Pour la motion B, le Pôle écologique, ont répondu aux questions des internautes :


- Géraud Guibert (responsable national à l’écologie)

- Marie-Sophie du Montant (mandataire de la motion à Paris)

- Bruno Rebelle (ancien conseiller développement durable de Ségolène Royal)

- Maurice Ronai (délégué national NTIC)


benoit93 : Qu’est-ce qui vous a poussé à créer le pôle écologique en marge du PS ? Le parti n’est-il pas assez mobilisé, selon vous, sur les questions relatives à l’écologie ?

Géraud Guibert : Le pôle écologique du PS n’est pas en marge, mais il est composé de militants, élus et responsables de toute région, génération et sensibilité d’origine du Parti. Il s’est créé il y a quelques mois en constatant que le Parti ne prenait pas du tout assez en charge ces sujets, et qu’il avait trop souvent, sur des points de débats comme la politique énergétique, les OGM, le nucléaire, des positions floues et contradictoires. Notre volonté est de faire en sorte que l’orientation politique qui sorte de ce congrès soit de faire face de façon prioritaire à la double urgence sociale et écologique.


Elo : En quoi cette motion est un ensemble cohérent? Dans une vidéo qui est sur le site du PS, vous prenez un malin plaisir à annoncer que vous ne voterez finalement pas pour le même premier secrétaire, après le congrès….

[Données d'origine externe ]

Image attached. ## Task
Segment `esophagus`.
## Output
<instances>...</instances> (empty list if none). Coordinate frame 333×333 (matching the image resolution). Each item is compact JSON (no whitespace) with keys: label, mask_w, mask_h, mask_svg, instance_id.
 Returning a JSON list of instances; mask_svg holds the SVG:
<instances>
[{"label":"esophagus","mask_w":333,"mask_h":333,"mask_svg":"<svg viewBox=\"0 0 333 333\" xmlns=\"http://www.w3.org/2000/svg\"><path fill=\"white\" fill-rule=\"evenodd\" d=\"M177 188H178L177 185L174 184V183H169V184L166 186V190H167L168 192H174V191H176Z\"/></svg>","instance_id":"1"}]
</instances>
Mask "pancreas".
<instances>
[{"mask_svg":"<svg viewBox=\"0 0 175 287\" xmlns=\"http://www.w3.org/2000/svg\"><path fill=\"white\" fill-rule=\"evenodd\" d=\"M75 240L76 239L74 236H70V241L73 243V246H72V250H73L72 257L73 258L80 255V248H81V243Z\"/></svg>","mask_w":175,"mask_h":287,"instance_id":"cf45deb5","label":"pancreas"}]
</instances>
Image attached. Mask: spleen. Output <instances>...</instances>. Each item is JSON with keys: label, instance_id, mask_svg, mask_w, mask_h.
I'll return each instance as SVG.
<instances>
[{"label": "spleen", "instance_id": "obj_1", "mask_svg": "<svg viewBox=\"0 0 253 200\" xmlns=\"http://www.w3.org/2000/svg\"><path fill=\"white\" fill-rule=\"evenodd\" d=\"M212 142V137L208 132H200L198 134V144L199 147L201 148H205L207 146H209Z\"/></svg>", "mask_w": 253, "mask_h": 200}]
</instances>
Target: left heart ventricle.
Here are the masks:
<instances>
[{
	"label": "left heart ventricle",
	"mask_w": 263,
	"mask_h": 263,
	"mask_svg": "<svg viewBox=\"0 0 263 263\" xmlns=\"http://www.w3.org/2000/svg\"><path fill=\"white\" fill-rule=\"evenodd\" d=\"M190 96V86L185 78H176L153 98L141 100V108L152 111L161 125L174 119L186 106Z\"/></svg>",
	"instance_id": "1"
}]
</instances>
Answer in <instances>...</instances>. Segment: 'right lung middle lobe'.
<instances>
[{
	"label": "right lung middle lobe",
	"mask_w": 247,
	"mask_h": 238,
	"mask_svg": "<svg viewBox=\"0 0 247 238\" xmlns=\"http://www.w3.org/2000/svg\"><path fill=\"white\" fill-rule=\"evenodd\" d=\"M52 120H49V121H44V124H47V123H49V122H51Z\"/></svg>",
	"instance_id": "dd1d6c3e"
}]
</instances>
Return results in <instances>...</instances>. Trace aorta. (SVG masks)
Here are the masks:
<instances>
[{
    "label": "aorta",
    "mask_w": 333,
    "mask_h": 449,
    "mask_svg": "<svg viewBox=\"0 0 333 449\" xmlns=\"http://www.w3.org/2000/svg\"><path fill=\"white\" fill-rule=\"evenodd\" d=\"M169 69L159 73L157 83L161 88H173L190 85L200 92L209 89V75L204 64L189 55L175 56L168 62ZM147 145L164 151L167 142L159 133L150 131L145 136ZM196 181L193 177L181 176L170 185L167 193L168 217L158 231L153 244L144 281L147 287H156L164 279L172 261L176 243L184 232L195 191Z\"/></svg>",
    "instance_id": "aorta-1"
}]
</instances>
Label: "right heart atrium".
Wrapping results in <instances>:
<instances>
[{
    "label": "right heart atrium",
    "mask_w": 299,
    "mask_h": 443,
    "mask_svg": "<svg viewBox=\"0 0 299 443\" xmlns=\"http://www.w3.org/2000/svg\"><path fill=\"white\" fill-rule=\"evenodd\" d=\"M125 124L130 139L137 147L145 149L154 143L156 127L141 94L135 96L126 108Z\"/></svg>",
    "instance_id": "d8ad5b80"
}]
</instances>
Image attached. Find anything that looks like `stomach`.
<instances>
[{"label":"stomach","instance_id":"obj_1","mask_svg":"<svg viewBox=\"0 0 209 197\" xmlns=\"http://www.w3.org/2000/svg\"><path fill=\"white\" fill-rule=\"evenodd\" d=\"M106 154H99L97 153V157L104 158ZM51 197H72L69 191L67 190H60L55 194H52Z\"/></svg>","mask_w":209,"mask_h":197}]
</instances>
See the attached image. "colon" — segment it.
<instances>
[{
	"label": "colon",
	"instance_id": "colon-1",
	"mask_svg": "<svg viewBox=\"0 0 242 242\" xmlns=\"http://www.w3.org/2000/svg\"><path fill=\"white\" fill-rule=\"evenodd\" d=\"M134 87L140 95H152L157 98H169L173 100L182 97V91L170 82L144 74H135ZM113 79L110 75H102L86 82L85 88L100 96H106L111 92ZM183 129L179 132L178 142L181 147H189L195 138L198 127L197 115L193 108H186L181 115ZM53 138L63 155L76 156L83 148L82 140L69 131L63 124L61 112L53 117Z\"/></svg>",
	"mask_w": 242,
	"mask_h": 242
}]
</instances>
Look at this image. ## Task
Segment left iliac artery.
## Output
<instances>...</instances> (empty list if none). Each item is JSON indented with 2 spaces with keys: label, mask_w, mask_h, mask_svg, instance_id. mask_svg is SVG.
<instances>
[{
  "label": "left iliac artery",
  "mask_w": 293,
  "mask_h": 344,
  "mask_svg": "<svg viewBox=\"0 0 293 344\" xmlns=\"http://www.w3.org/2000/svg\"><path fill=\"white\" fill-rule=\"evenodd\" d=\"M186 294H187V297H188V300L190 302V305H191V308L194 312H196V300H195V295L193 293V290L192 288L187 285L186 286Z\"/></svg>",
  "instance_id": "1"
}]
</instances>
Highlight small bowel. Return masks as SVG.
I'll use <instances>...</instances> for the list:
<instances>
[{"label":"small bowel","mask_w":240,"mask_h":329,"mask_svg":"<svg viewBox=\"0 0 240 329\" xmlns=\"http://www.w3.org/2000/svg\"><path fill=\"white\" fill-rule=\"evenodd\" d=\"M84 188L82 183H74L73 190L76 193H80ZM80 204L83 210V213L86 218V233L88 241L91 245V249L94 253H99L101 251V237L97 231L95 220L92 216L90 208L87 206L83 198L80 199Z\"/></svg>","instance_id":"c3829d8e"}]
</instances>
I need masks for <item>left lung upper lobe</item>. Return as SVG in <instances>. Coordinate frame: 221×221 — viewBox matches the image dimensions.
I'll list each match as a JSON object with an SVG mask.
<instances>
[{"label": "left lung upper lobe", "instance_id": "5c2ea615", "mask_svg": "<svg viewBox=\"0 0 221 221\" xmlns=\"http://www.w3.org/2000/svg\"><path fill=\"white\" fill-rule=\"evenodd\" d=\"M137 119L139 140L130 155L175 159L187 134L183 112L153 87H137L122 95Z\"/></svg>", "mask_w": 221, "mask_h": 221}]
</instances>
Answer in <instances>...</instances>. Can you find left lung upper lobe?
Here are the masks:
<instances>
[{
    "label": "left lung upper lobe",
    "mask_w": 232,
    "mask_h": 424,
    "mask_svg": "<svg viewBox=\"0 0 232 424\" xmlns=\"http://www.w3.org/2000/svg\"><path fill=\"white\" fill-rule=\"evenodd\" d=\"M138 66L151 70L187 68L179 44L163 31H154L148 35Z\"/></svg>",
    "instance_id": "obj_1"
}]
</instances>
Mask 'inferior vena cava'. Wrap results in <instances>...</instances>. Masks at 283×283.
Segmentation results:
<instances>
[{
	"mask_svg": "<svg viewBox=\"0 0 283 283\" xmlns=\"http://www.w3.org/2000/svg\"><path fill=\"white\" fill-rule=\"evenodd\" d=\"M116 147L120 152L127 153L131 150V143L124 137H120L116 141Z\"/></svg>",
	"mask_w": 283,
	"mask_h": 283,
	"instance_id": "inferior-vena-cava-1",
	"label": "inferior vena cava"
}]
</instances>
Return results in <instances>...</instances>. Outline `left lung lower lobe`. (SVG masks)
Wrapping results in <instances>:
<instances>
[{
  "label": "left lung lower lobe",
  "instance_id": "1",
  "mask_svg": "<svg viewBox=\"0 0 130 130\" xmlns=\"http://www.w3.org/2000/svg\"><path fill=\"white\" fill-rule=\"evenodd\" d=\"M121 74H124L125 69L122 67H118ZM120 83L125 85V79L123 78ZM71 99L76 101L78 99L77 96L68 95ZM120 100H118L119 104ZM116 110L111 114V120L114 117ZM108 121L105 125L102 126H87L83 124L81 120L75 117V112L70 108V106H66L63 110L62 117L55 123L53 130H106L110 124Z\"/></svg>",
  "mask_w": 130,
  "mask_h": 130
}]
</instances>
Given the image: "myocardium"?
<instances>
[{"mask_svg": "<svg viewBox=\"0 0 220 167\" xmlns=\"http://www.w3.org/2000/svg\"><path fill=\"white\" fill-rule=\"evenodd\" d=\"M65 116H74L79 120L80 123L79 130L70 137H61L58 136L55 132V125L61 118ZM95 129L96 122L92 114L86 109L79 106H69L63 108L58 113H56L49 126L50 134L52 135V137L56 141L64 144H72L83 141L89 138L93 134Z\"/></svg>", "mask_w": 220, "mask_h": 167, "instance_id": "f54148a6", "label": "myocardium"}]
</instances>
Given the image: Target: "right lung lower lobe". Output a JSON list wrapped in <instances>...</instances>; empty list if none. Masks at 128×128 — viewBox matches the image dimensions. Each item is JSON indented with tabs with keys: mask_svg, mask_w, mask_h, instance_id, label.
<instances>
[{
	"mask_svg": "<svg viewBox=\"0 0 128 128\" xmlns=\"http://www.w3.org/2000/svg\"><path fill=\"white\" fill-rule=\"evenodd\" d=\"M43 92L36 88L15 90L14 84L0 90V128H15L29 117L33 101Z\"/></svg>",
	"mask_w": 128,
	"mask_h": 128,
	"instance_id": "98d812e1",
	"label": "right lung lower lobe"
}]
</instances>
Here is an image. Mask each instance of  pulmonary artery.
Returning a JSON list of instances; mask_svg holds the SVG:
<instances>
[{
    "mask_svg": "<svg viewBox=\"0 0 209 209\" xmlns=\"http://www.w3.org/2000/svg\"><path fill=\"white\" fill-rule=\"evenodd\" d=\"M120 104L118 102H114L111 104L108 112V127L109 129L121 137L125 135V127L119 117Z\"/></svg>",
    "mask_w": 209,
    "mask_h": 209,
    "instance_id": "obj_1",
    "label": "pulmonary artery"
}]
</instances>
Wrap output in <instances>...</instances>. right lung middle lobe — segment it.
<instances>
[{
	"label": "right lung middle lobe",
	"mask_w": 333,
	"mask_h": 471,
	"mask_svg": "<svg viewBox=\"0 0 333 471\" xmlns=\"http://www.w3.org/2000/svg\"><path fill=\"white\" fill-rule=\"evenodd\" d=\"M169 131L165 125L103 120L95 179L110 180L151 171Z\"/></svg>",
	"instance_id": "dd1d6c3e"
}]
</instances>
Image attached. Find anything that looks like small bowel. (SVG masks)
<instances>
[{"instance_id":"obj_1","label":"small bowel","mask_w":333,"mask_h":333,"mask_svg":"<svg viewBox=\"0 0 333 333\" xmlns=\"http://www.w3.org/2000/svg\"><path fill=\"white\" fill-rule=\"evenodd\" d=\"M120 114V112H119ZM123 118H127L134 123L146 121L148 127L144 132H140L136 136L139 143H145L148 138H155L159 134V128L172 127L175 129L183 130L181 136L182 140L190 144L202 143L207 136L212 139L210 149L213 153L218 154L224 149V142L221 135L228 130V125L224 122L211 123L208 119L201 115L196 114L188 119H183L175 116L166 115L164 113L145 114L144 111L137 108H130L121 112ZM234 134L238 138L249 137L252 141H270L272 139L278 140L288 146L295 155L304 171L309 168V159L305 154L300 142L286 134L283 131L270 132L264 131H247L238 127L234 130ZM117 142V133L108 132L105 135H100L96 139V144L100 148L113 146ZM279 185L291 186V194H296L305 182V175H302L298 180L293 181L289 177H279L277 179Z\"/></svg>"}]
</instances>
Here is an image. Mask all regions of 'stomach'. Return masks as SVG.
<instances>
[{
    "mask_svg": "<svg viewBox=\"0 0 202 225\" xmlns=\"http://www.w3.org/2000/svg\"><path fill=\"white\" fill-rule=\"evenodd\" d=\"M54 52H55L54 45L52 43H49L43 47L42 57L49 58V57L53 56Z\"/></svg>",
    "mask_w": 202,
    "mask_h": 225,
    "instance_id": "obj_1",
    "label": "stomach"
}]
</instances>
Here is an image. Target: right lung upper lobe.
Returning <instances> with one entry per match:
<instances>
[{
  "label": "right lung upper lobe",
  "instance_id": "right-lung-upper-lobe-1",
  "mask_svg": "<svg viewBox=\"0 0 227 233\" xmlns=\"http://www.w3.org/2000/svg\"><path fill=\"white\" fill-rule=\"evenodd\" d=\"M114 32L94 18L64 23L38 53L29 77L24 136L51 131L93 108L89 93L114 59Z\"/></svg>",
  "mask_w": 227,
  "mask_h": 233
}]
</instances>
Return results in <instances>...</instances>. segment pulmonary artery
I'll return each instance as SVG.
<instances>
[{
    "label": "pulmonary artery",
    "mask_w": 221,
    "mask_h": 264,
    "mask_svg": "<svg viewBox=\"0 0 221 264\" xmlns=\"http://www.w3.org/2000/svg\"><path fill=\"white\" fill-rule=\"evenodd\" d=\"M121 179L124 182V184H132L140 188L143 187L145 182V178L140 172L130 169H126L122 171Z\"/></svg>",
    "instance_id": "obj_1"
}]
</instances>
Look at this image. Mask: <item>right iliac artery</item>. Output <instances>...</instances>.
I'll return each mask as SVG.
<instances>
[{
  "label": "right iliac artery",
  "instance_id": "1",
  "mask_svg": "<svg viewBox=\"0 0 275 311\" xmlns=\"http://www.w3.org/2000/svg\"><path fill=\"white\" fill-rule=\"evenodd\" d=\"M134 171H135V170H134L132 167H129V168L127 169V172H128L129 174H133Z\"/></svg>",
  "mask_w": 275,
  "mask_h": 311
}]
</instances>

Géraud Guibert : Pour nous, conformément aux statuts du Parti, le vote pour une motion est un choix d’orientation politique. Comme tu le sais, il y a un deuxième vote le 20 novembre pour élire le Premier secrétaire. Nous regrettons que les débats sur le fond soient obérés par les choix de personnes, qui sont en vérité la seule chose qui distingue trois des six motions. Nous pensons en revanche que l’orientation que nous portons, la lutte contre l’urgence sociale et écologique est nouvelle pour le Parti et mérite d’être défendue en tant que telle.


Nicolas : Allez-vous être les Nicolas Hulot du congrès, faisant pression sur les “grands candidats”, avant de vous retirer de la course au dernier moment ?

Bruno Rebelle : Avec le pôle écologique, nous avons déjà pesé significativement sur la rédaction de la Déclaration de Principes, nous avons continué avec une contribution générale à promouvoir l’importance de la question écologique dans la refonte du Projet socialiste. Nous avons posé une motion parce qu’il ne nous semble pas que les autres motions aient intégré de manière suffisamment structurelle les enjeux que nous portons. C’est pour cela que nous irons jusqu’au bout.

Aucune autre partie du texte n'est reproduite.